Mentre il freddo cala sempre più stringente e in centro storico anche i più audaci cominciano a rinchiudersi nei locali o fare pronto ritorno a casa. In loro è rimasto ed evoluto lo spirito dei 22.000. Di quelli che soffiando sul pallone lo spinsero due volte oltre le spalle dell’estremo difensore interista, sessant’anni prima. Di quello spirito sono gli eredi e ne possono portare il vanto, perché la tradizione del Lecco sopravvive anche grazie a loro. Ironia della sorte? Il primo successo lecchese in Serie A è datato 25 settembre 1960. Sapete con chi e con quale risultato? Lecco-Padova 2-1!
Le tenebre hanno preso possesso della città. E ora è impossibile distinguere il confine tra l’acqua del lago, l’orizzonte delle valli e le imponenti catene montuose. Si può contare però sulla luna, che domina il cielo fin quando si raggiunge la stazione.
“Regio Express per Milano in arrivo al binario 7”. La fine di un’esperienza importante per conoscere un’altra piccola grande storia dell’italico football. L’insegna ferroviaria Lecco si allontana e metro dopo metro il convoglio ci riporta verso la metropoli, coprendo quei cinquanta chilometri che in un certo modo riescono ancora a disegnare due modi diversi di vivere il calcio e la vita di tutti i giorni.
Mario Ceppi riposa a poche centinaia di metri dallo stadio. Nel cimitero di Castello. Da cui può osservare eternamente il suo Lecco e da cui, siamo certi, ha sempre cercato di salvaguardare un sodalizio divenuto prestigioso anche e soprattutto grazie a lui.

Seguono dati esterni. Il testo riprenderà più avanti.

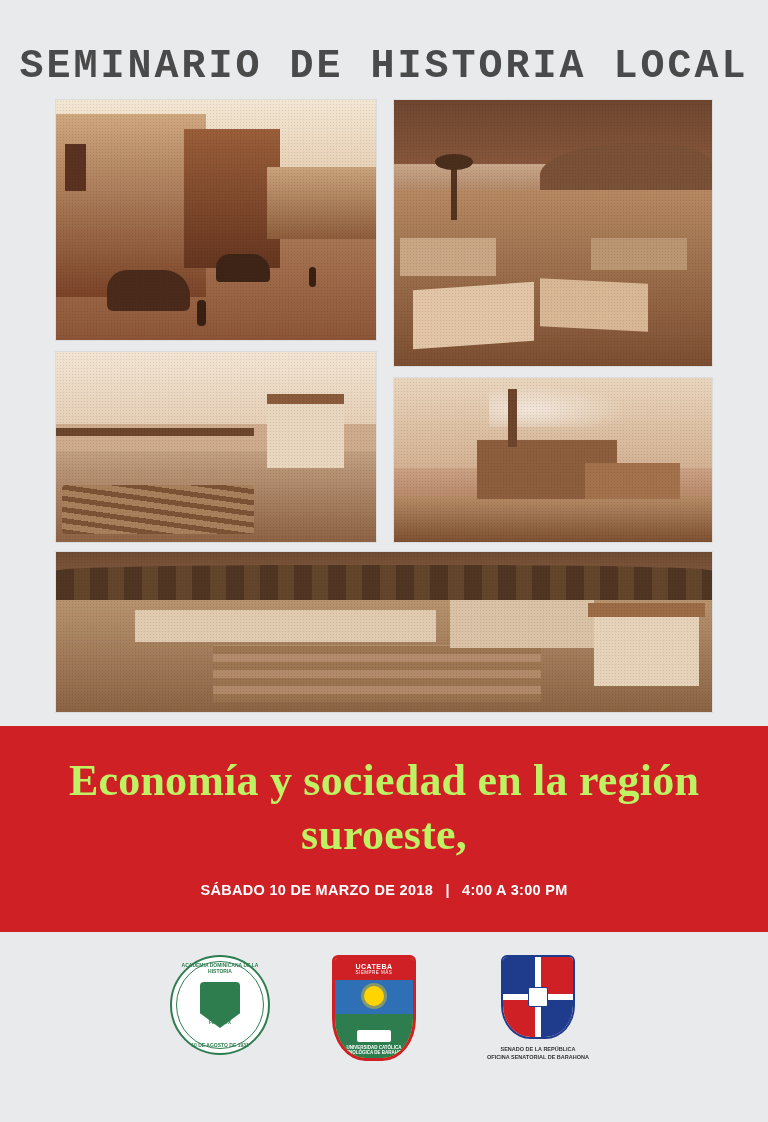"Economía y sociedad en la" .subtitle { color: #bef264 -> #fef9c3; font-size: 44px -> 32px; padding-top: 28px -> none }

Avrà sbraitato ed esultato, avrà voluto esonerare qualche allenatore e avrà voluto dar qualche suggerimento a presidenti e società. La sua figura vulcanica non avrà certo taciuto quando le cose non sono andate per il verso giusto. E per lui c’è la costante carezza di quei tifosi che ne curano la tomba. Perché non può morire chi ha permesso che a distanza di centodieci anni i colori del lago e del cielo riecheggino oltre i confini cittadini e regionali. Volgendo anch’esso lo sguardo a mezzogiorno, proprio come quel ramo descritto e decantato da Alessandro Manzoni.